Also called a bronchocele, this is a condition characterized by the swelling of the thyroid gland, which can, in turn, lead to the swelling of the larynx. The thyroid is a butterfly-shaped gland located at the base of the neck just below the Adam's apple. The hormones that the thyroid produces help maintain a variety of functions of the body that include body temperature, digestive functions, pulse rate, etc.
Although goiters are usually not painful, a large goiter can cause a cough and make it difficult for a person to swallow or breathe. A simple goiter may disappear on its own, or it may become large. Over time, destruction to the thyroid may cause the gland to stop making enough thyroid hormone. This condition is called hypothyroidism. Occasionally, a goiter may become toxic and produce thyroid hormone on its own. This can cause high levels of thyroid hormone, a condition called hyperthyroidism.
Causes of Goiters
There are a few factors that might cause the thyroid to enlarge. These are: iodine deficiency (iodine is essential for the production of thyroid hormones; in an effort to obtain more iodine, the thyroid might enlarge), multinodular goiter (several nodules develop on the side of the thyroid, causing its overall enlargement), Grave’s disease, Hashimoto’s disease, inflammation (thyroiditis), thyroid cancer, pregnancy (a hormone that is produced during pregnancy may cause the thyroid to slightly enlarge), etc.
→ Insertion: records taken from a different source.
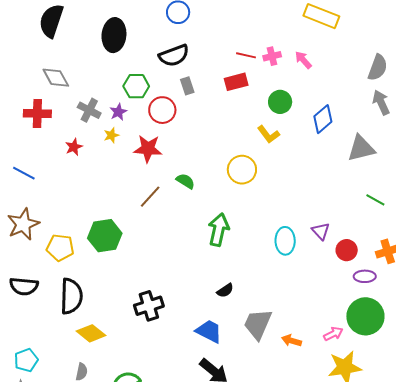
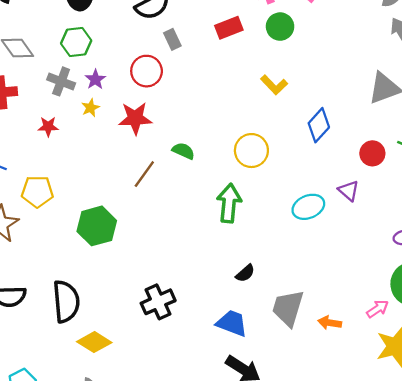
green hexagon: (136, 86) -> (76, 42), moved
green circle: (280, 102) -> (280, 27), moved
blue diamond: (323, 119) -> (319, 125), moved
red star: (74, 147) -> (48, 127), turned 30
yellow circle: (242, 170) -> (251, 151), moved
cyan ellipse: (285, 241) -> (308, 207), turned 76
yellow pentagon: (60, 248) -> (37, 192), moved
red circle: (347, 250) -> (372, 153), moved

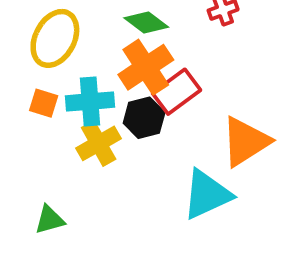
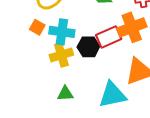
orange cross: (146, 67) -> (132, 27), moved
green triangle: (49, 220) -> (65, 94), moved

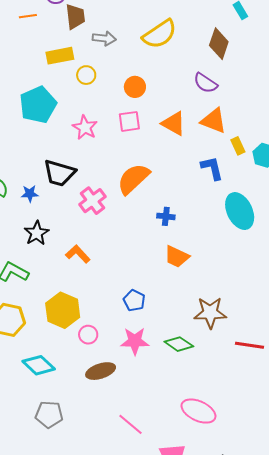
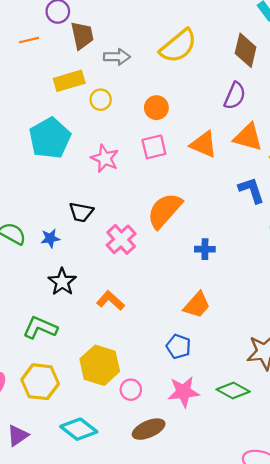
purple semicircle: (205, 83) -> (235, 96), turned -95
black trapezoid: (59, 173) -> (81, 212), size x0.7
orange trapezoid: (177, 257) -> (197, 305), moved, turned -68

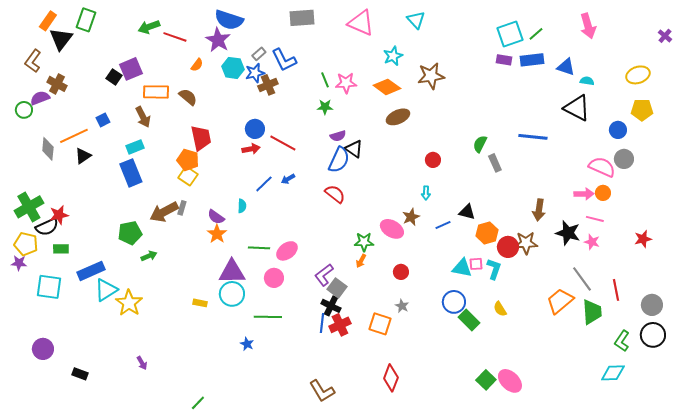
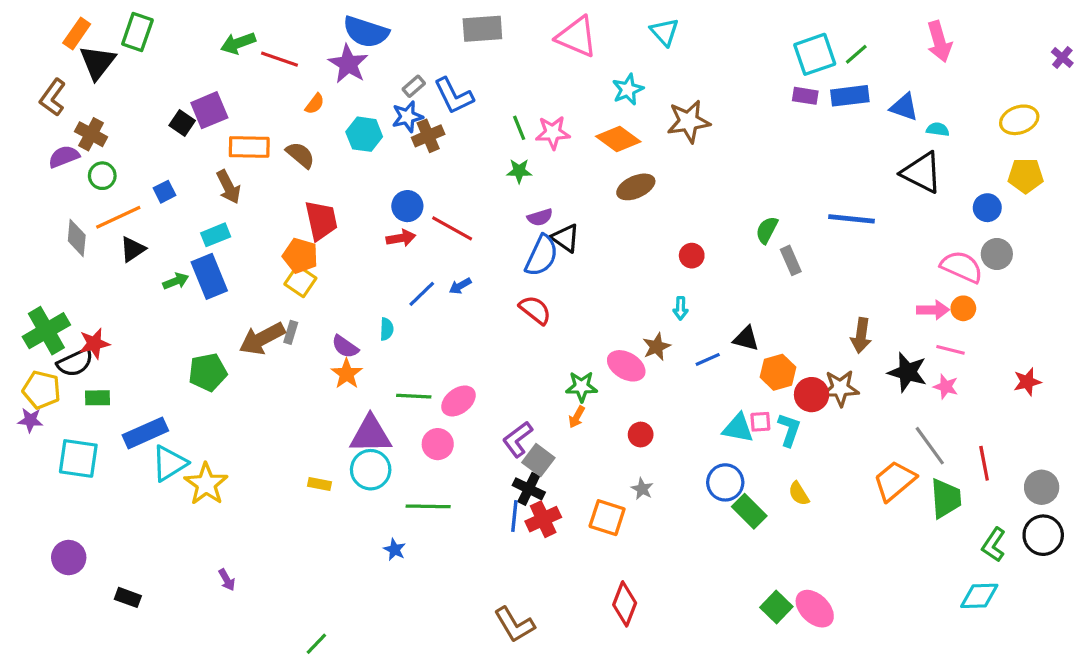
cyan hexagon: (233, 68) -> (364, 134), moved
green circle: (24, 110) -> (102, 176), moved
green arrow: (149, 256) -> (176, 281), moved

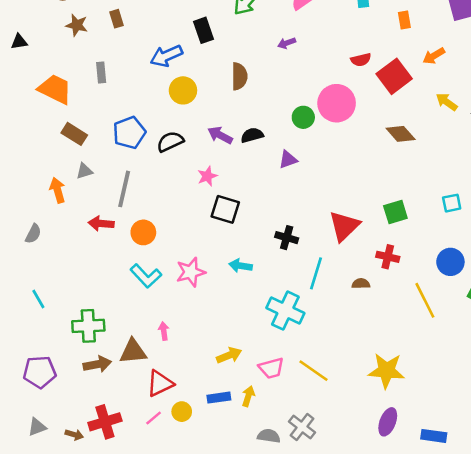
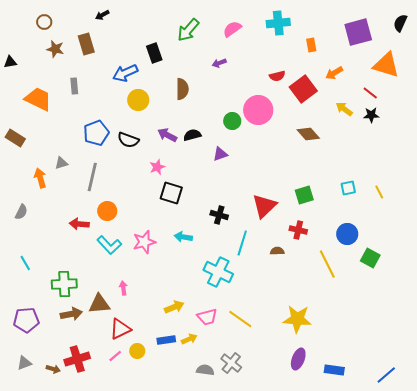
brown rectangle: (116, 19) -> (86, 44), size x1.5
brown rectangle: (74, 134) -> (15, 138), moved
black semicircle: (170, 142) -> (128, 140), turned -135
red arrow: (101, 223) -> (79, 224), moved
yellow arrow: (248, 396) -> (189, 339), turned 49

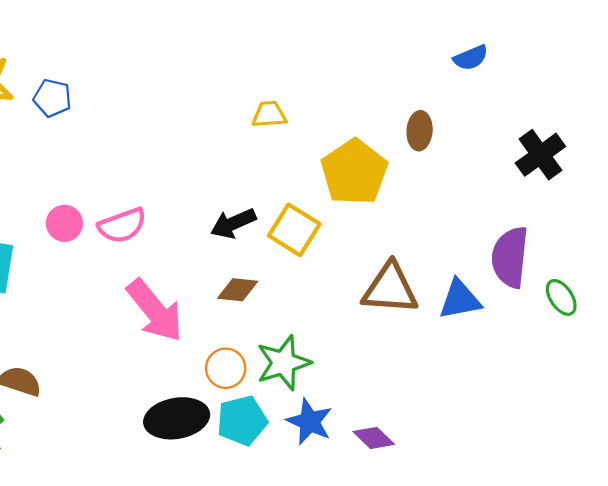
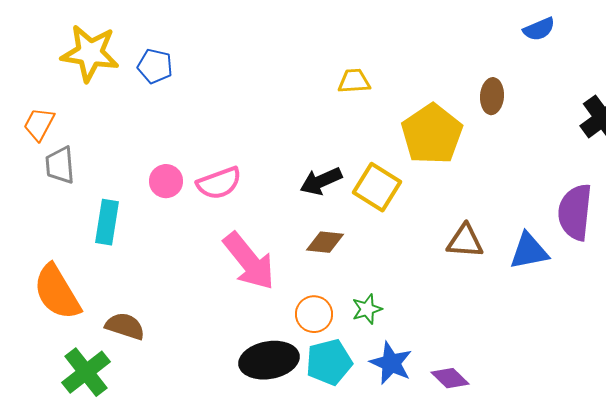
brown triangle: (390, 289) -> (465, 241), size x0.7
green star: (283, 363) -> (367, 309), size x0.6

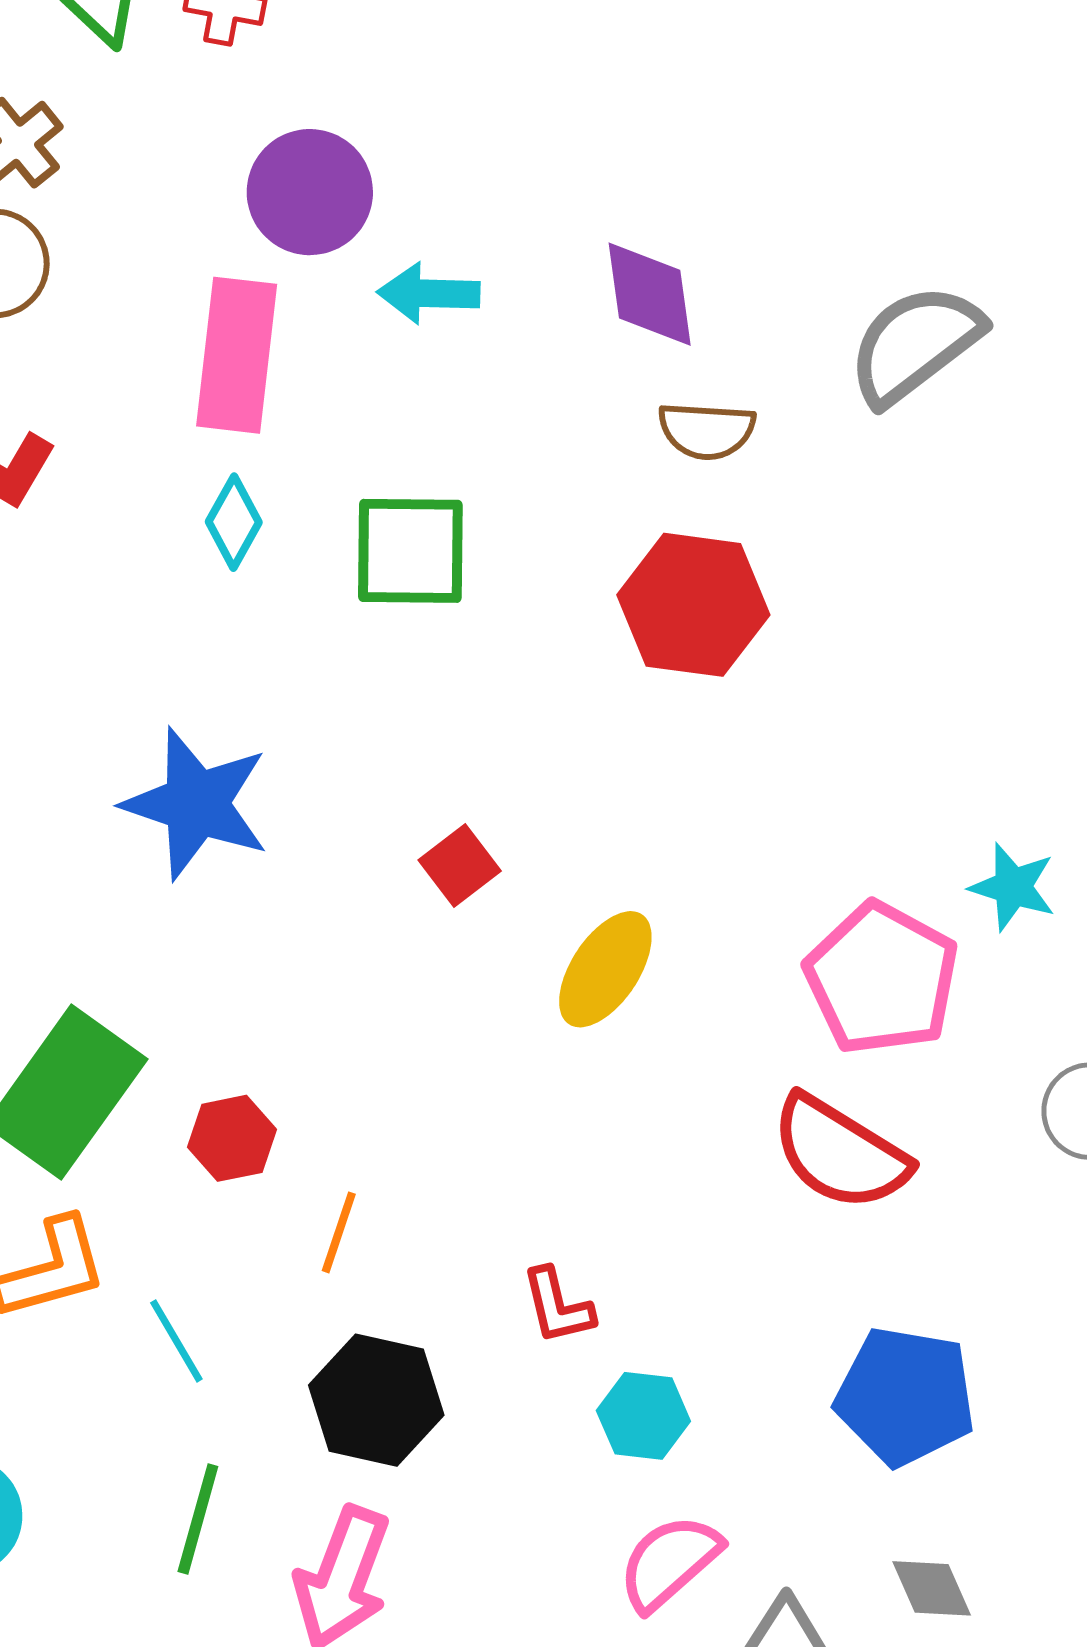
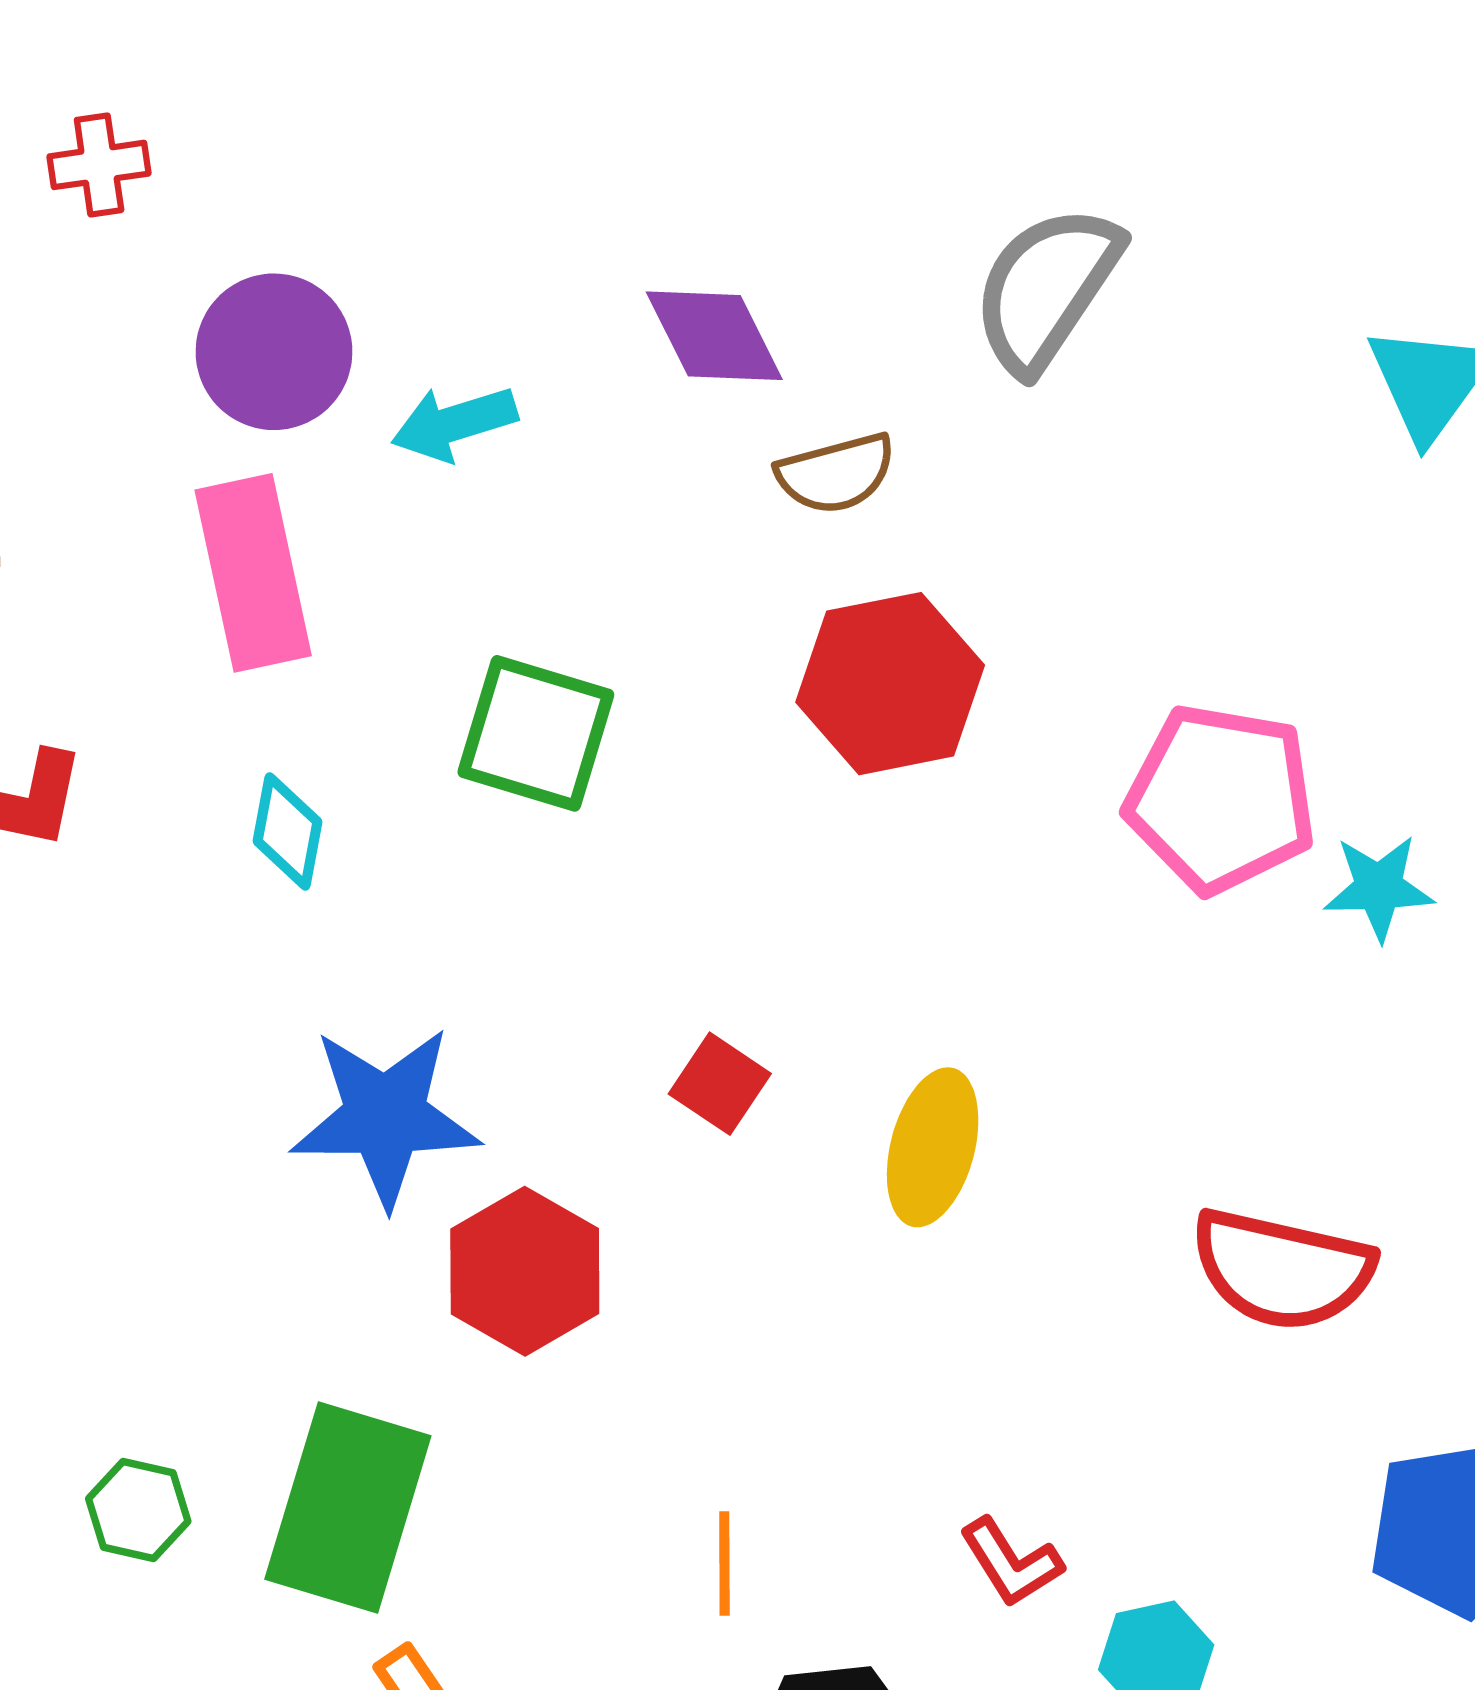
cyan diamond: (234, 522) -> (288, 832), moved
green square: (410, 551) -> (536, 733), turned 35
pink pentagon: (882, 978) -> (1221, 799), moved
red hexagon: (232, 1138) -> (525, 1271), moved, size x1.5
Goiter may not cause any symptoms to present themselves. However, if they do occur, they may include: difficulty breathing and swallowing, swelling in the neck below the Adam’s apple, hoarseness, coughing, neck tightness, wheezing, etc. These symptoms occur mainly because the thyroid is putting excess pressure on the windpipe and the esophagus.
It is important that one consult a doctor after noticing any of these symptoms. Although they may be benign, goiters can also have an underlying cause, i.e. a health problem that needs to be treated.
The treatment depends on the size of the goiter, the symptoms and the underlying cause. Small goiters that aren't noticeable and don't cause problems usually don't need treatment.
However, the goiters that do cause symptoms need to be treated. There are various treatment plans that a person’s doctor may recommend. These include: observation (only in the case of small goiters), medication (to treat the underlying cause; by treating it, the goiter should disappear), radioactive iodine (taken orally, it reaches the thyroid through the bloodstream, thus reducing the size of it), and surgery (applied when the cause of the thyroid are nodules or cancer; or, if the size of the goiter is causing difficulties in breathing).